Back at the Beginning

ridge  This past Saturday found me back at the beginning – at the foot of Little Haystack in the New Hampshire White Mountains, the first mountain I ever tried (and failed) to climb. It was a couple of months after I had moved to Massachusetts last year, and one weekend we had the idea – let’s climb a mountain. Just two kids from Florida foolish enough to think that the 9 mile Franconia Ridge hike would only take them 3-4 hours. Start in the early afternoon and be done in time to make the 2.5 hour drive home to make dinner. Only it’s different when the hike isn’t flat. It takes longer when you’re climbing straight up. Three hours later we had made it to Shining Rock, and were forced to descend in defeat in order to make it back to the car before dark.

But not this time. This time, failure was not an option. This time, we’d make it to the top.


We started on the Falling Waters Trail, a scenic route where you eventually cross back and forth over the waterfall six times, only once on an actual bridge.

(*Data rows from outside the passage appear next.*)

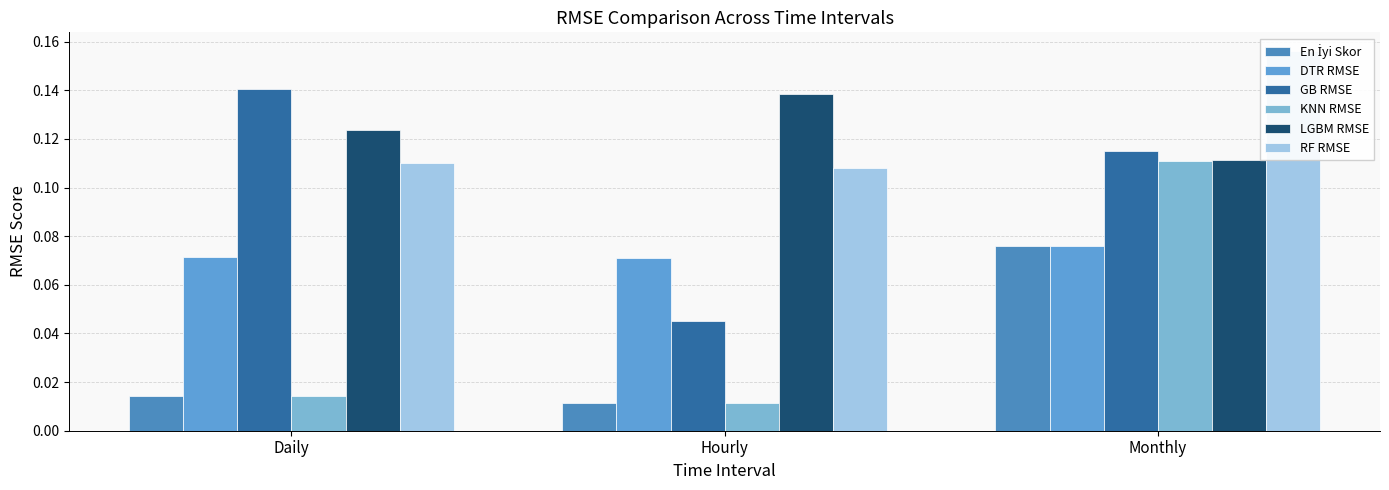

Rank the series at Hourly from lowest to highest value.

En İyi Skor, KNN RMSE, GB RMSE, DTR RMSE, RF RMSE, LGBM RMSE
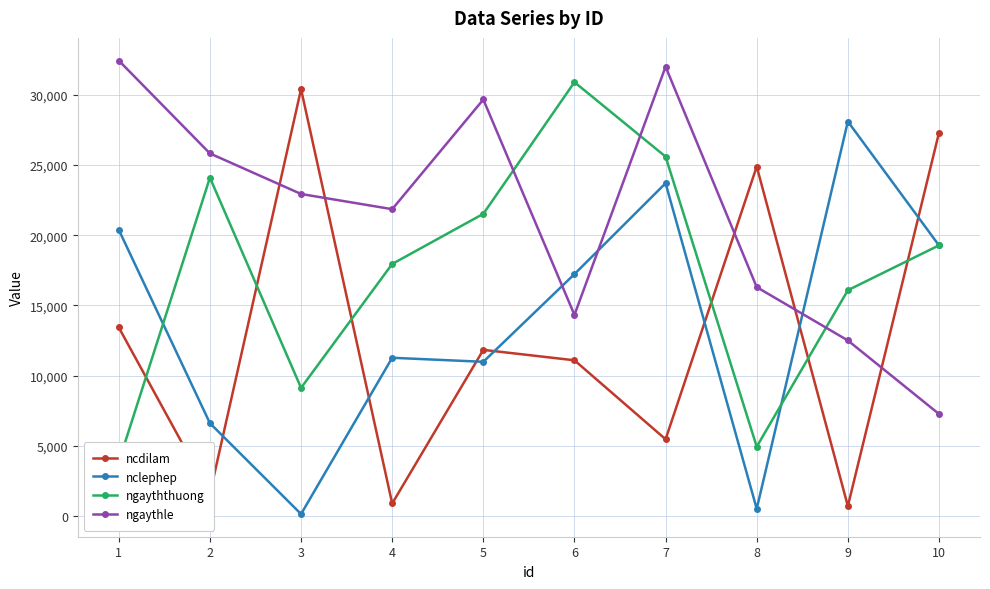

What is the total value across all series at 6?

73550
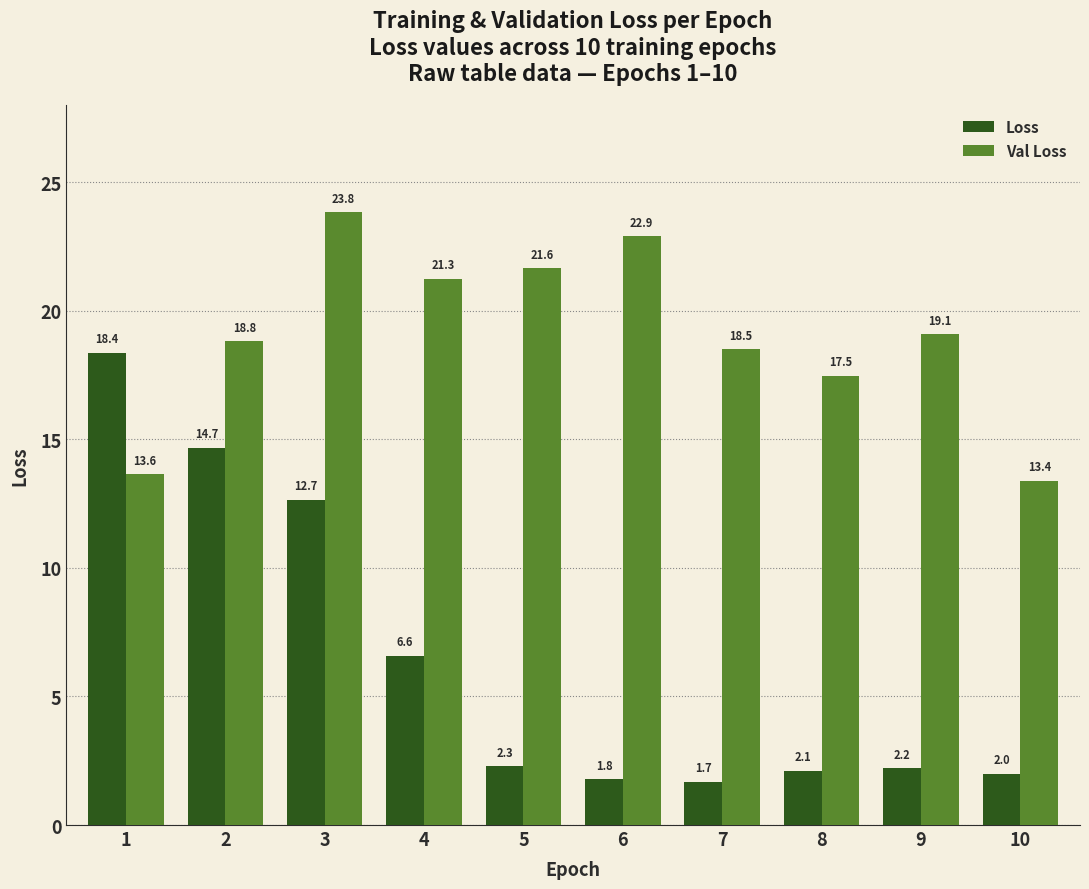

What is the sum of the Val Loss values at 3 and 10?

37.2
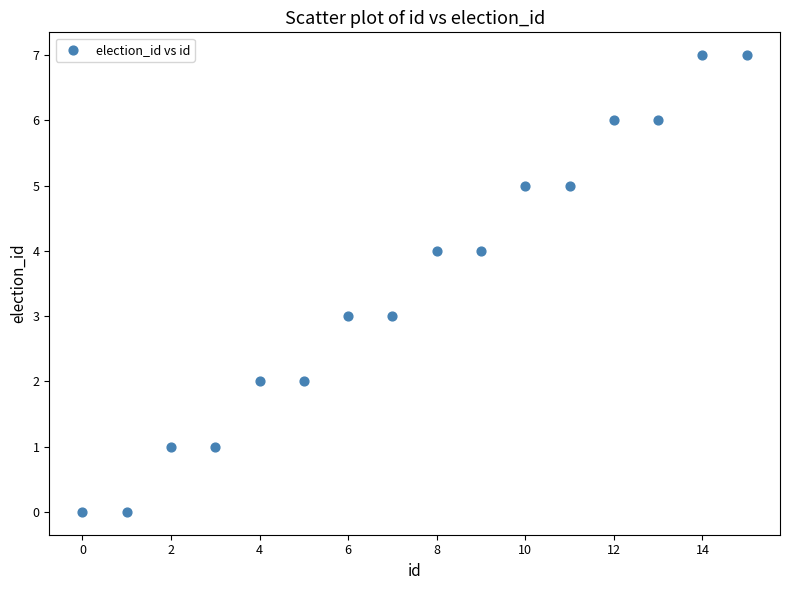

What is the range of Y values (max minus min)?

7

It’s an enjoyable way to start a long hike; the air around the falls stays cooler, the view is great, and the slick rocks help prepare you for the rest of the hike. About an hour into the hike you leave the splendor of the falls and enter the woods, where a couple of switchbacks lead you up. And up. And up. There’s very little level ground on this trail. It’s also fairly narrow and busy, so you find yourself squishing to the side quite often to let descending hikers by.

ridge1About two hours in, we reached the branch off for Shining Rock. It had taken us three hours to reach this point last time. We were making good time and ready to confront the part of the trail we had never seen before. When it started to rain. We would not be denied. Rain or not, we continued forward, onward, upward, (lots and lots of upward), until at last, we saw the summit rise above us.

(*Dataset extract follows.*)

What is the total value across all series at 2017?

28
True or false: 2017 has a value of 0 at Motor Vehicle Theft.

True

This peak was an entirely different experience than any of the other mountains we’ve climbed. At almost 5,000 feet, the wind is rough and cold. You’re literally up among the clouds. After taking a few pictures I found myself sheltering on the leeward side of a rock ledge, trying to stay warm during a quick snack before descent.

Once you reach the top of Little Haystack, you’ve officially entered the Franconia Ridge, which will lead you across Mount Lincoln and Mount Lafayette, where you can descend using the Bridle Trail which will bring you full circle back to the parking area. Completing the entire ridge is our next goal. It’s an entire day’s hike, which will involve some extra planning on behalf of the dogs. Not that they wouldn’t love to hike with us, but they’re too short for such a long hike.

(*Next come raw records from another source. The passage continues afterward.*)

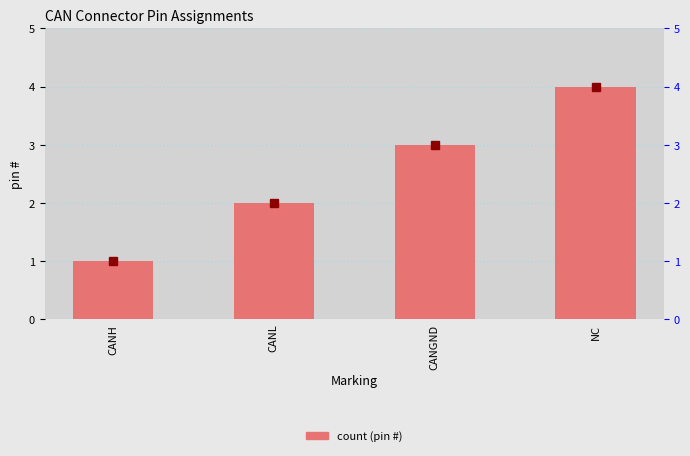

What value does the data have at NC?

4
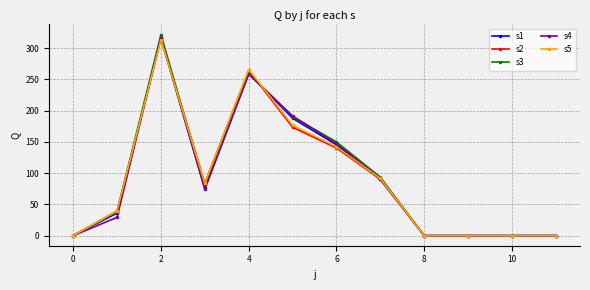

Which series has the largest range (max minus min)?

s3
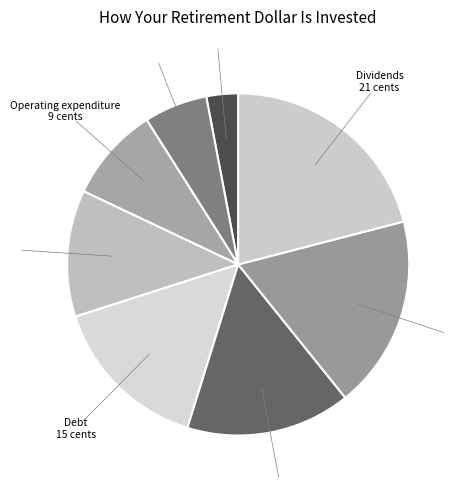

Which has a higher value, Equity issued or Sales?

Equity issued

ridge4I also need time for my muscles to recover. Do a few more 5,000 footers. I believe in setting yourself up for success. I was diagnosed with fibromyalgia 14 years ago, and while I don’t let it stop me from doing anything I want to do, I have learned that sometimes you have to be more careful, take more time, and ease your way up to the level you want to be at. This is a challenge that normal muscles complain from; I want climbing mountains to continue to be something I enjoy, not a painful punishment I inflict upon myself. But I feel successful. I met my goal, and I have confidence that when I set out to conquer the entire ridge, I’ll meet that goal as well.